I have a question regarding the interpretation of the tsboot call in R. I checked the documentation of both the Kendall and the boot package, but am no smarter than before.
When I run a bootstrap using e.g. the example in the Kendall package, where the test statistic is Kendall's tau:
library(Kendall) # Annual precipitation entire Great Lakes # The Mann-Kendall trend test confirms the upward trend. data(PrecipGL) MannKendall(PrecipGL)
which confirms the upward trend:
tau = 0.265, 2-sided pvalue =0.00029206
The example then continues to use a block bootstrap:
# #Use block bootstrap library(boot) data(PrecipGL) MKtau<-function(z) MannKendall(z)$tau tsboot(PrecipGL, MKtau, R=500, l=5, sim="fixed")

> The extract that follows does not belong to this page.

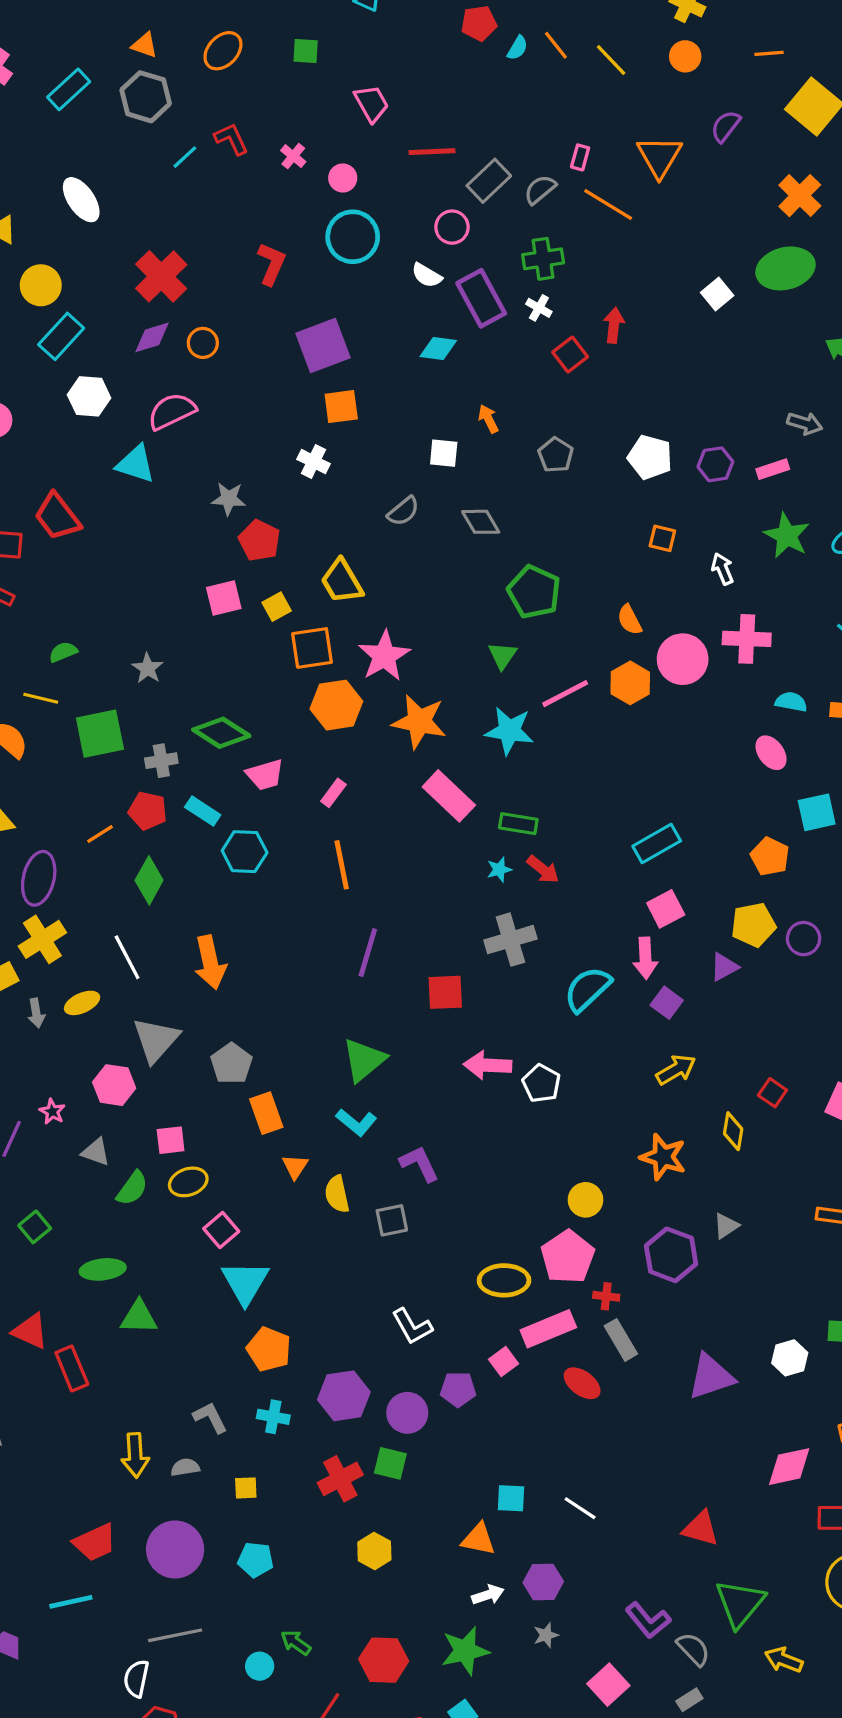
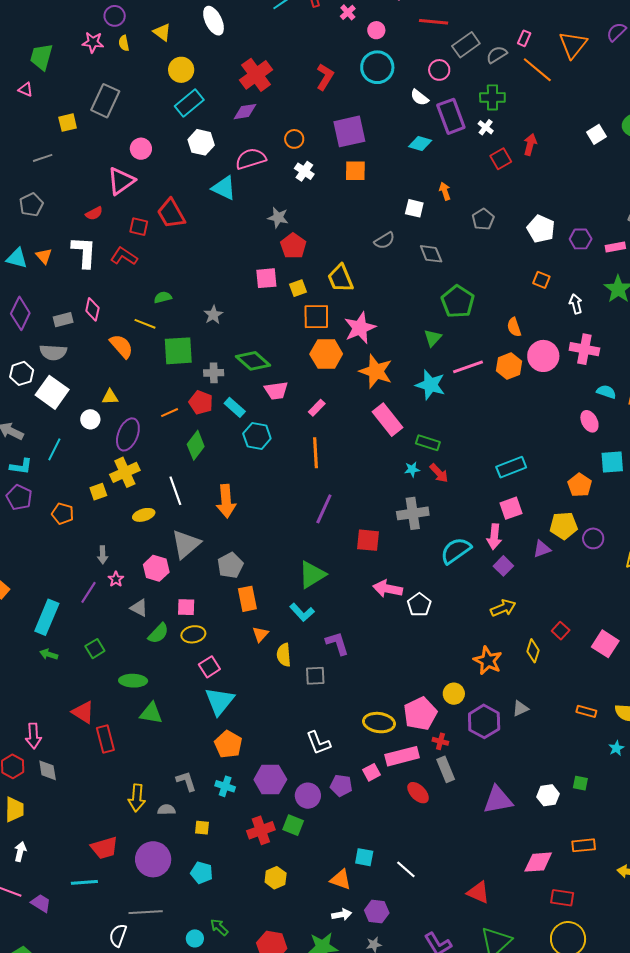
orange circle: (203, 343) -> (294, 139), moved
white cross: (313, 462) -> (304, 171), moved
gray arrow: (36, 1013) -> (103, 555), moved
yellow circle: (585, 1200) -> (454, 694), moved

I receive the following result:
BLOCK BOOTSTRAP FOR TIME SERIES Fixed Block Length of 5 Call: tsboot(tseries = PrecipGL, statistic = MKtau, R = 500, l = 5, sim = "fixed") Bootstrap Statistics : original bias std. error t1* 0.2645801 -0.2670514 0.09270585
If I understand correctly, the "t1* original" is the original MKtau, the "bias" is the mean of the MKtau from the R=500 bootstrapped time series, and the "std. error" is the standard deviation of the MKtaus from the 500 samples.
I have trouble understanding what this means - this basically tells me that all 500 MKTaus are lower than the original, and that the original t1* is in the range of 3 sd of the bootstrapped MKtaus. Ergo it is significantly different?
Or would I say the MKtau for the data set is 0.26 plus/minus standard error?
I'm sorry for the lengthy question, but I am a statistics novice and am learning via self-study, lacking someone to bounce this probably really simple problem back and forth with.